Cuando Alarico saqueó Roma, el año 410, se adueñó del Imperio un pesimismo general. El poder era débil, los funcionarios corruptos, las legiones estaban empantanadas en el Rin, el trigo no llegaba con regularidad, los políticos no aceptaban la decadencia, y el desorden social y económico se apoderaba de las ciudades. Y fue entonces cuando San Agustín pronunció su sermón De Urbis excidio (Sobre la caída de Roma), para decir, en esencia, lo contrario de lo que todos decían, y de lo que hoy pensamos en España: «Roma no perecerá -dijo- si no perecen los romanos». Porque, frente a la creencia en que las soluciones vienen del sistema institucional y político, de nuevos códigos y controles, o de un reforzamiento conceptual del Estado, el obispo de Hipona se dio cuenta de que la regeneración progresa en la dirección contraria: «Roma non perit si romani non periunt». Y, basándose en la fuerza e identidad de la comunidad cristiana, que era todo lo que quedaba de Roma, inició el prodigioso relevo que hizo la Iglesia sobre la historia real y simbólica de la Ciudad Eterna.
Para Agustín era evidente que la fortaleza del Estado viene de la sociedad, y no a la inversa. En su lógica no había más explicación para la caída de Roma que el previo derrumbe cívico y moral de los romanos. Y por eso, en vez de apelar a una revisión de la política, de las leyes y del orden constitucional del Estado, con la esperanza de que los ciudadanos recibiesen esa misma regeneración de forma infusa, hizo el camino a la inversa, al confiar a los ciudadanos la refundación de Roma.
El padre de Occidente estaba en lo cierto.
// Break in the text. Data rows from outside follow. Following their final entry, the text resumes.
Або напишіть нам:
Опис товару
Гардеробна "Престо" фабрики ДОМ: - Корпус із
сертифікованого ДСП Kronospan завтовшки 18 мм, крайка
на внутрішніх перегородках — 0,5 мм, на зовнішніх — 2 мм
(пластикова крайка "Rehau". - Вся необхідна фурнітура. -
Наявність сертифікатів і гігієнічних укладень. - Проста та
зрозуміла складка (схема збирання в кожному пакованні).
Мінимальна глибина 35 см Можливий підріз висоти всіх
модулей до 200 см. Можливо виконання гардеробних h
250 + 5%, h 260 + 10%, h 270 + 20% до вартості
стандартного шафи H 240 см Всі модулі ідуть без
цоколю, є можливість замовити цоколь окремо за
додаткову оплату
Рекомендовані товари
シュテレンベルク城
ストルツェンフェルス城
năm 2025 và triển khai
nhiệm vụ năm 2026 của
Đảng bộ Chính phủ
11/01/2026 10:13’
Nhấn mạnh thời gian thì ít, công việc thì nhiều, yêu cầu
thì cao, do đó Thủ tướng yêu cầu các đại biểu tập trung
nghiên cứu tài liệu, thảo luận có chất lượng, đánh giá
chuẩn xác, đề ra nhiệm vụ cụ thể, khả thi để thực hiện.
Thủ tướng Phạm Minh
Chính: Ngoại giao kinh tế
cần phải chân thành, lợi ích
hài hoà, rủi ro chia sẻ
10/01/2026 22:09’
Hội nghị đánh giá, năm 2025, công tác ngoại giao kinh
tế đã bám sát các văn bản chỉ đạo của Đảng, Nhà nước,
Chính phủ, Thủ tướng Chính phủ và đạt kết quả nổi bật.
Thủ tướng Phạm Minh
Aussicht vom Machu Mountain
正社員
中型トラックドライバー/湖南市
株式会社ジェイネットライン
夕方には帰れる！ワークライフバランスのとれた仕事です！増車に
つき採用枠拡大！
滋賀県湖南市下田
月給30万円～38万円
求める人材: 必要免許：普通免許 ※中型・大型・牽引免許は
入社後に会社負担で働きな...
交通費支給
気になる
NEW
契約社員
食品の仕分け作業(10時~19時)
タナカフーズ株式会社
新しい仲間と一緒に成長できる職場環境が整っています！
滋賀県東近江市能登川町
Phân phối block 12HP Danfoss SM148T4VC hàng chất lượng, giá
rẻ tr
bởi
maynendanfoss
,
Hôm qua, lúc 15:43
Primero hacen crisis las sociedades y después los imperios. Primero se corrompen los ciudadanos y después las instituciones. Primero aflojan las cuadernas de la virtud cívica y después aparecen los gusanos que descarnan el esqueleto del Estado. Por eso es inútil regenerar por arriba, si antes no se interpela a la gente, y se le hace ver por qué hemos llegado hasta aquí.
Intentado, pues, volar a esta altura, creo que en España estamos apuntando a un modelo de regeneración tan equivocado como el del arquitecto que reconstruye su torre, una y otra vez, sobre la arena de la playa. Pero también sé que hay que ser muy valientes para tomar el camino de Agustín, ya que la sociedad no gusta de ser enfrentada a sus responsabilidades. Lo fácil es lanzar las diatribas hacia arriba y las adulaciones hacia abajo, para ganar la doble complicidad del que está dispuesto a ser zaherido a cambio del poder, y del que acepta ser redimido a cambio de la falsa adulación. Pero la lógica de San Agustín se muestra inapelable: Roma no puede ser mejor que los romanos. Y España tampoco es peor que los españoles. Por eso me temo que, tras la indigna cantada de Sánchez y Carmen Calvo, no vale de nada gritar y hacer censuras en las calles de Madrid. Porque este relevo nos toca a los españoles, los únicos que podemos convertir el 26 de mayo en una operación de Estado de colosal envergadura.